Elmore and Kelly say the battle to beef up laws is just beginning and they won't stop trying to change the rules until cruelty laws have a much bigger bite.

"We have a lot of work to do in South Carolina," says Kelly. "A lot of work to do."

The top five states with the strongest animal cruelty laws are California, Massachusetts, Illinois, Oregon and New Jersey, respectively.

Current animal cruelty laws in South Carolina are as follows:

§ 47-1-40. Ill-treatment of animals generally.

(A) Whoever knowingly or intentionally overloads, overdrives, overworks, ill-treats any animal, deprives any animal of necessary sustenance or shelter, inflicts unnecessary pain or suffering upon any animal, or by omission or commission knowingly or intentionally causes these things to be done, for every offense is guilty of a misdemeanor and, upon conviction, must be punished by imprisonment not exceeding sixty days or by a fine of not less than one hundred dollars nor more than five hundred dollars, or both, for a first offense; by imprisonment not exceeding ninety days or by a fine not exceeding eight hundred dollars, or both, for a second offense; or by imprisonment not exceeding two years or by a fine not exceeding two thousand dollars, or both, for a third or subsequent offense. Notwithstanding any other provision of law, a first offense under this subsection shall be tried in magistrate's or municipal court.

(B) Whoever tortures, torments, needlessly mutilates, cruelly kills, or inflicts excessive or repeated unnecessary pain or suffering upon any animal or by omission or commission causes the acts to be done for any of the offenses is guilty of a felony and, upon conviction, must be punished by imprisonment of not less than one hundred eighty days and not to exceed five years and by a fine of five thousand dollars.

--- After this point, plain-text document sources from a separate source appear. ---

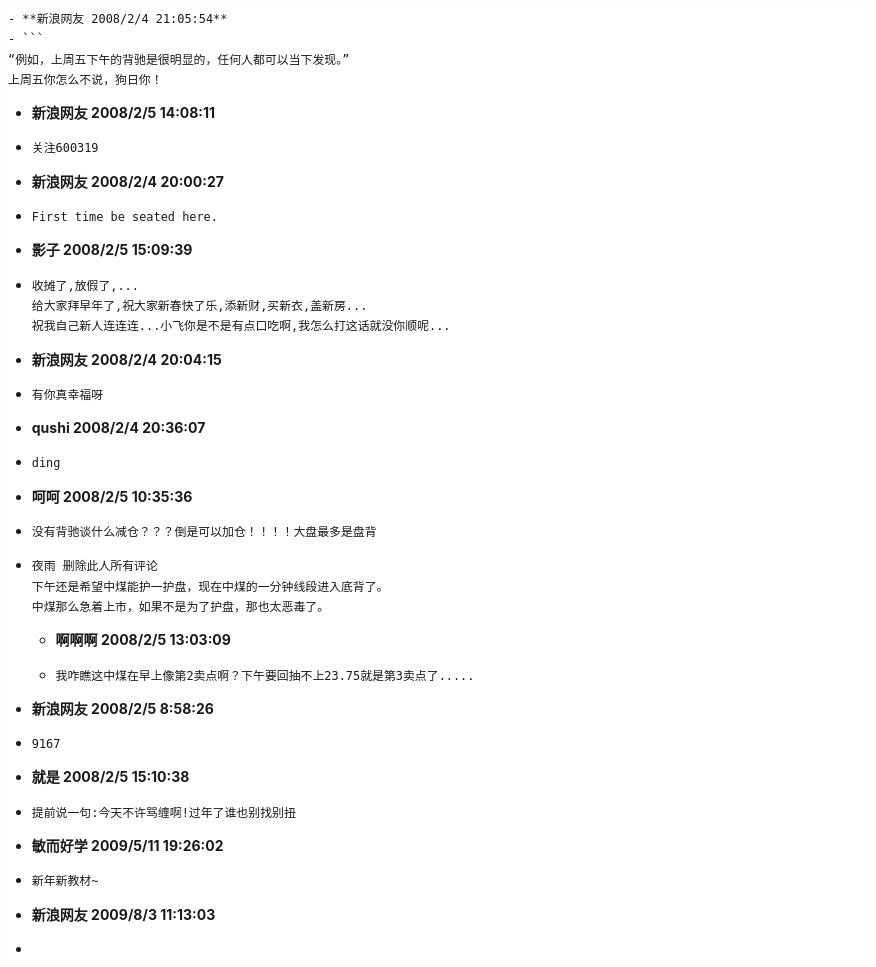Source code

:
   ```
- **新浪网友 2008/2/4 21:05:54**
- ```
  “例如，上周五下午的背驰是很明显的，任何人都可以当下发现。”
  上周五你怎么不说，狗日你！
  ```
- **新浪网友 2008/2/5 14:08:11**
- ```
  关注600319
  ```
- **新浪网友 2008/2/4 20:00:27**
- ```
  First time be seated here.
  ```
- **影子 2008/2/5 15:09:39**
- ```
  收摊了,放假了,...
  给大家拜早年了,祝大家新春快了乐,添新财,买新衣,盖新房...
  祝我自己新人连连连...小飞你是不是有点口吃啊,我怎么打这话就没你顺呢...
  ```
- **新浪网友 2008/2/4 20:04:15**
- ```
  有你真幸福呀
  ```
- **qushi 2008/2/4 20:36:07**
- ```
  ding 
  ```
- **呵呵 2008/2/5 10:35:36**
- ```
  没有背驰谈什么减仓？？？倒是可以加仓！！！！大盘最多是盘背
  ```
- ```
  夜雨 删除此人所有评论 
  下午还是希望中煤能护一护盘，现在中煤的一分钟线段进入底背了。
  中煤那么急着上市，如果不是为了护盘，那也太恶毒了。
  ```
   - **啊啊啊 2008/2/5 13:03:09**
   - ```
     我咋瞧这中煤在早上像第2卖点啊？下午要回抽不上23.75就是第3卖点了.....
     ```
- **新浪网友 2008/2/5 8:58:26**
- ```
  9167
  ```
- **就是 2008/2/5 15:10:38**
- ```
  提前说一句:今天不许骂缠啊!过年了谁也别找别扭
  ```
- **敏而好学 2009/5/11 19:26:02**
- ```
  新年新教材~
  ```
- **新浪网友 2009/8/3 11:13:03**
- ```
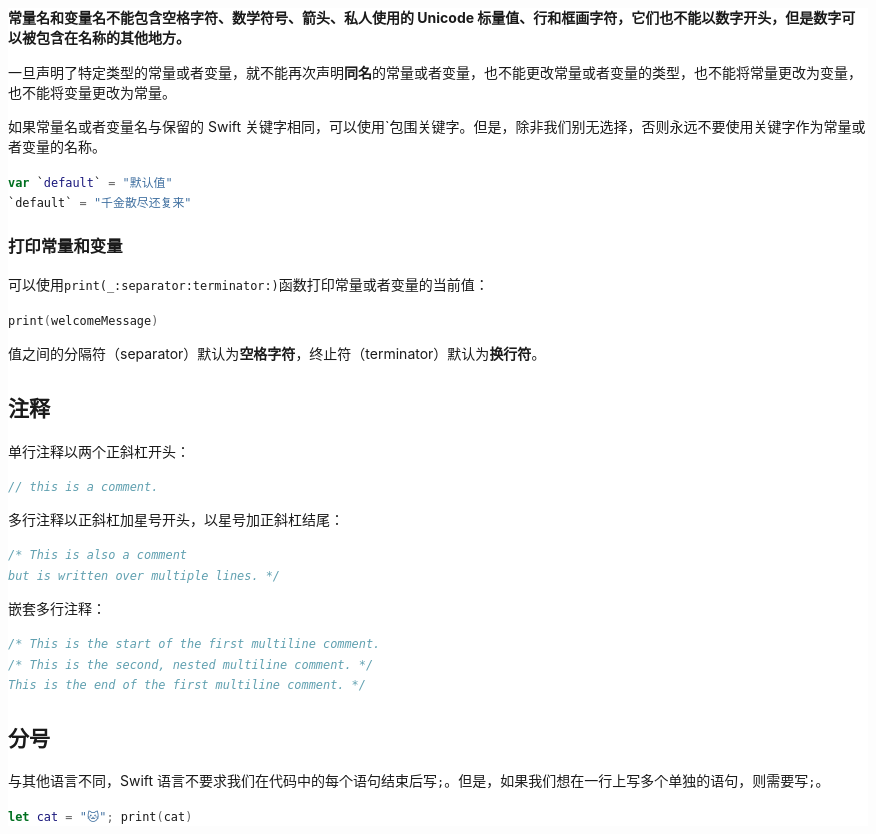 

**常量名和变量名不能包含空格字符、数学符号、箭头、私人使用的 Unicode 标量值、行和框画字符，它们也不能以数字开头，但是数字可以被包含在名称的其他地方。**



一旦声明了特定类型的常量或者变量，就不能再次声明**同名**的常量或者变量，也不能更改常量或者变量的类型，也不能将常量更改为变量，也不能将变量更改为常量。



如果常量名或者变量名与保留的 Swift 关键字相同，可以使用`包围关键字。但是，除非我们别无选择，否则永远不要使用关键字作为常量或者变量的名称。

```swift
var `default` = "默认值"
`default` = "千金散尽还复来"
```



### 打印常量和变量

可以使用`print(_:separator:terminator:)`函数打印常量或者变量的当前值：

```swift
print(welcomeMessage)
```

值之间的分隔符（separator）默认为**空格字符**，终止符（terminator）默认为**换行符**。



## 注释

单行注释以两个正斜杠开头：

```swift
// this is a comment.
```

多行注释以正斜杠加星号开头，以星号加正斜杠结尾：

```swift
/* This is also a comment
but is written over multiple lines. */
```

嵌套多行注释：

```swift
/* This is the start of the first multiline comment.
/* This is the second, nested multiline comment. */ 
This is the end of the first multiline comment. */
```



## 分号

与其他语言不同，Swift 语言不要求我们在代码中的每个语句结束后写`;`。但是，如果我们想在一行上写多个单独的语句，则需要写`;`。

```swift
let cat = "🐱"; print(cat)
```
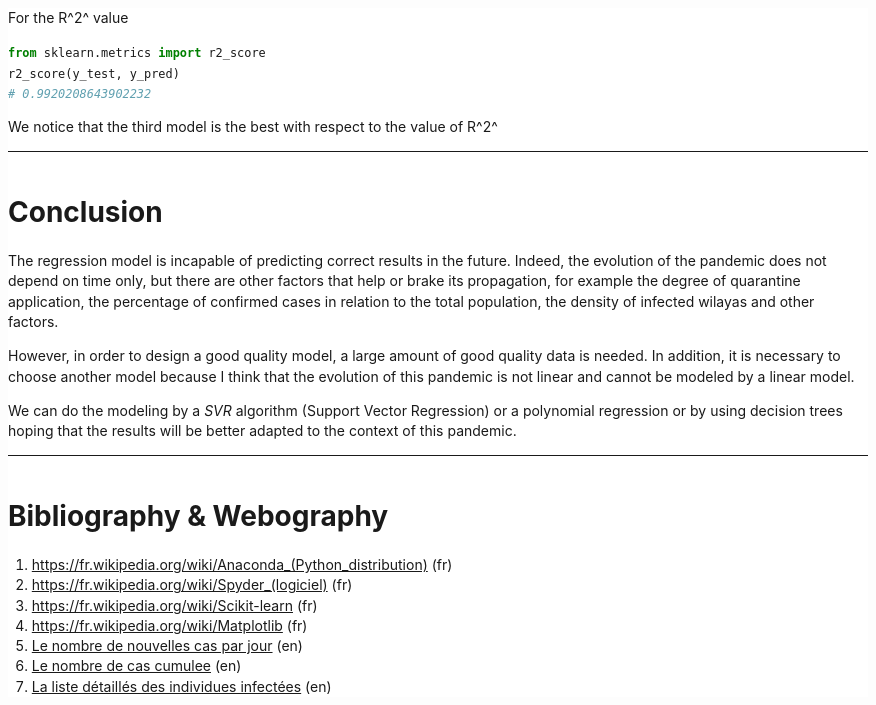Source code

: For the R^2^ value

```python
from sklearn.metrics import r2_score
r2_score(y_test, y_pred)
# 0.9920208643902232
```

We notice that the third model is the best with respect to the value of R^2^  

---

# Conclusion

The regression model is incapable of predicting correct results in the future. Indeed, the evolution of the pandemic does not depend on time only, but there are other factors that help or brake its propagation, for example the degree of quarantine application, the percentage of confirmed cases in relation to the total population, the density of infected wilayas and other factors.

However, in order to design a good quality model, a large amount of good quality data is needed. In addition, it is necessary to choose another model because I think that the evolution of this pandemic is not linear and cannot be modeled by a linear model. 

We can do the modeling by a *SVR* algorithm (Support Vector Regression) or a polynomial regression or by using decision trees hoping that the results will be better adapted to the context of this pandemic.

---

# Bibliography & Webography

1. https://fr.wikipedia.org/wiki/Anaconda_(Python_distribution) (fr)
2. https://fr.wikipedia.org/wiki/Spyder_(logiciel) (fr)
3. https://fr.wikipedia.org/wiki/Scikit-learn (fr)
4. https://fr.wikipedia.org/wiki/Matplotlib (fr)
5. [Le nombre de nouvelles cas par jour](https://www.ecdc.europa.eu/en/publications-data/download-todays-data-geographic-distribution-covid-19-cases-worldwide) (en)
6. [Le nombre de cas cumulee](https://datahub.io/core/covid-19) (en)
7. [La liste détaillés des individues infectées](https://www.kaggle.com/sudalairajkumar/novel-corona-virus-2019-dataset) (en)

(C) This section does not apply to fowl, accepted animal husbandry practices of farm operations and the training of animals, the practice of veterinary medicine, agricultural practices, forestry and silvacultural practices, wildlife management practices, or activity authorized by Title 50, including an activity authorized by the South Carolina Department of Natural Resources or an exercise designed for training dogs for hunting, if repeated contact with a dog or dogs and another animal does not occur during this training exercise.